**REQUEST A**. Retype everything from "You are extremely" down to "that challenge me." in the Burgh bar tape article, keeping every word and mark unchanged.
**REQUEST B**. Continue the interview about Burgh bar tape from its final line onward.

**SOURCE TEXT**.
——

FINGERSCROSSED socks do not compromise in design and performance as we do not compromise in working with the best partners and cycling enthusiasts around the planet.
We are cycling nerds. We absorb everything related with cycling. Things which inspire us to achieve our goals. Things which make us faster or feel and look better on the bike. With our recommendations we want to feature passionate people who produce good products with either great technical focus, awesome design and/or performance-enhancing detail.


“Our product must serve a purpose, our purpose being a mixture of style and obviously feel/function. Style is a lot easier to achieve vs. functionality/feel."

burgh bartape fingerscrossed journal blog

burgh bartape fingerscrossed journal blog

Burgh is a very young and fresh startup from Tasmania. It is owned by 22-year old, recently graduated design student Thomas who does Burgh purely out of passion in the late nights after his day job.

Specialising in bar tapes, Burgh looks to draw inspiration from all areas of life and spread a bit of style onto those areas we all connect with, the handlebars. Burgh bar tapes are clean and simple black and white, build from unique polymer blend. To give their products unique aesthetics Burgh teams up with designers and illustrators from around the globe.

But it’s not just about style. Being functional at the same time is key. The tape provides amazing shock absorption which makes cobble lovers happy. It is water resistant so dirt can be easily swiped off with a damp cloth. When the weather turned out not as you expected or you just love being out cycling in the rain, the bar tape remains grippy in the wettest of conditions, gloves or no gloves.

burgh bartape fingerscrossed journal blog

Burgh aims to build meaningful relationships not only with its customers but also with its partners, whilst “maintaining a high level of design, aesthetics and quality gear.”

Cycling is community. So putting the same focus on partnerships it is nothing but consequent FINGERSCROSSED interviewed the founder and designer behind Burgh.


You are extremely young for being founder of a brand - how did this come?

I've always loved making, learning, creating new things, and have always wanted to try my hand at running a business. The part which excited me the most was, I was going in head first with absolutely no knowledge of what it took to run a business, how much time was involved, and the crazy number of things you have to consider before even launching! That is what drives me. Learning new things that challenge me.

When did you have the idea about designing cycling products? Tell us your story, please.

I first started cycling around 5-6 years ago, after Australian Cadel Evans won the tour. It was always important for me to have nice looking gear, as I am not a very strong or fast rider. The first time I considered making cycling products was around April of 2016. I had recently started a Graphic Design course, and was learning about how to make all sorts of cool things, so one thing led to another.

Initially I wanted to do cycling kits, however being a student, with a very limited income, it just wasn't feasible or affordable, and it's also such a saturated market, you've got to be absolutely killing it to get recognised. I noticed a gap in some areas of cycling accessories, and ending up choosing bar tape, as it was something I could afford, and gave me a blank canvas with very few limitations as to what I could put on it.

What marked the birth of burgh - and how do people respond to the brand and products?

——

**DATA BELOW**.

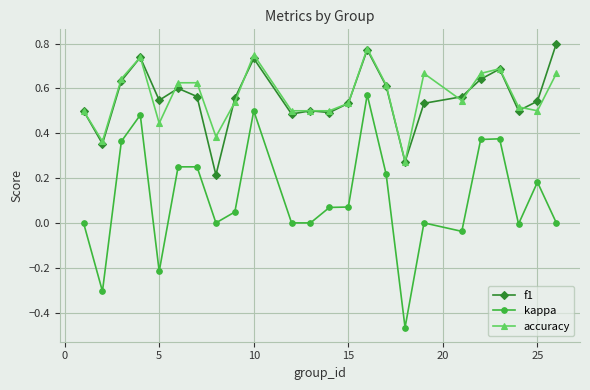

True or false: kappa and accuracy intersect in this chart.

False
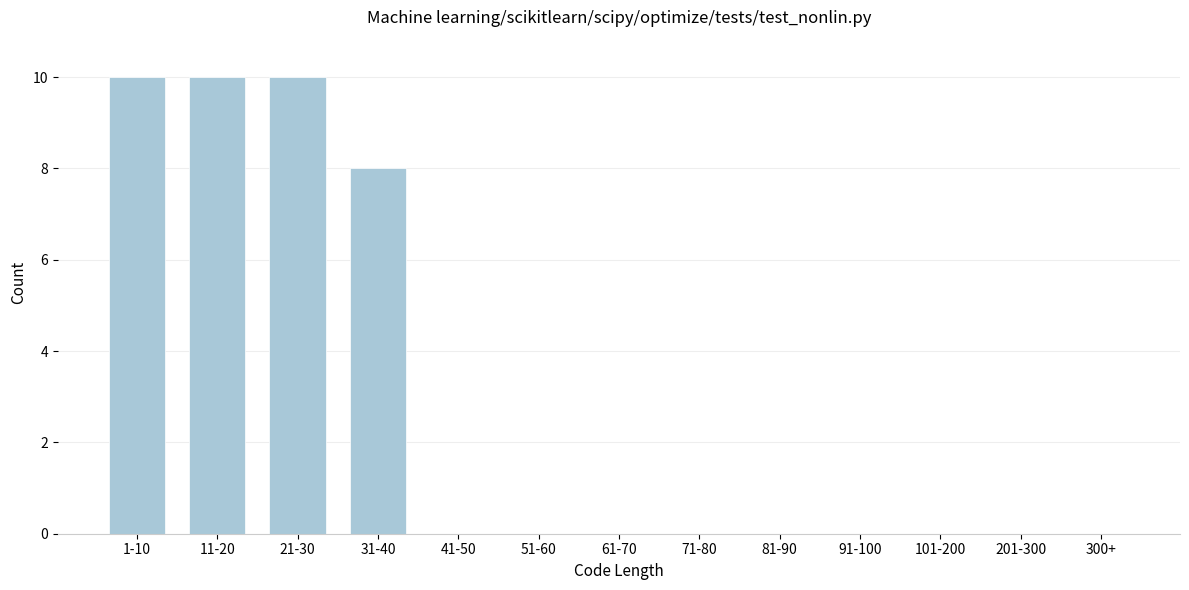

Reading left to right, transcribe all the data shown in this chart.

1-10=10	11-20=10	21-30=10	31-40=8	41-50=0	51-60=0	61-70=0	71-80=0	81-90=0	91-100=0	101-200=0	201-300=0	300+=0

——

**TASK ANSWER A**.
You are extremely young for being founder of a brand - how did this come?

I've always loved making, learning, creating new things, and have always wanted to try my hand at running a business. The part which excited me the most was, I was going in head first with absolutely no knowledge of what it took to run a business, how much time was involved, and the crazy number of things you have to consider before even launching! That is what drives me. Learning new things that challenge me.

**TASK ANSWER B**.
Burgh was born in August 2016, after months of deliberating whether to jump in the deep end, or play it safe and write it off as another one of my crazy ideas. Initially I did a small round where I put out a request on Instagram, asking if anyone was keen to test some new bar tape.

I got a fairly good response, and picked 5 people who were great people, and also they had to be very community oriented. That was important. So far, I have had all positive feedback, which is really heart warming! Makes all the late nights of working on Burgh after my day job worth while! I think people buy into the brand for what we represent, our small size, and service.

Which requirements do you put on a product and its design/functionality?

Our product must serve a purpose, our purpose being a mixture of style and obviously feel/function. Style is a lot easier to achieve vs functionality/feel. We wanted to have something that was able to be used in all scenarios, meaning it needed to react well in wet weather, needed to be cleanable, comfortable, and enough padding to absorb rough cobbles.

You describe your brand as dedicated to being unique .. what do you mean by that exactly?

We try to do things our way, and not be influenced too much by what is "normal" and the standard practice throughout the market. This is obviously tricky, as the world is such a big place, with many huge brands. But in that lies our strength, run by one person, it means service is easily controllable, a large amount of care goes into each product, as it directly affects the individual who owns the brand.

Why do you do collaborations with designers and illustrators?

Collaborating is something I think all businesses & people alike should do. It builds great teamwork skills, improves communication, creates better ideas, and overall makes it a lot more enjoyable.

"If more companies collaborated, instead of being enemies and competing against each other, I think the world would be a fantastic place."

As the brands would be combining to create fantastic gear for the cycling community, and would show great values to the consumers, instead of appearing to be wall street sharks that only care about money.

With whom would you die to work together?

For me, I think that many of the brands in Australia would be fantastic to collaborate with. My next goal is cycling kit and socks. So working together with someone like Lumiere, Attaquer, MAAP, 4SHAW or Kern would be awesome.

What makes you passionate about cycling?

Cycling is such a unique activity when compared to other sports. There is a fantastic sense of community, and unity between cyclists. That camaraderie speaks volumes when faced with the adversity of other road users.

It's also a super challenging sport endurance and strength wise. It is always making you tick little goals, and achieve things to keep the mind healthy. I think it strengthens you mentally too, for life's other challenges.

How would you describe your own cycling lifestyle?

I ride to clear my mind, and push myself. I'm not a hugely strong rider, only doing maybe 1-2 rides a week of short distances, but that's the thing about cycling. It doesn't matter if you ride once a month, or three times a day. All that matters is that you're out on your bike having fun.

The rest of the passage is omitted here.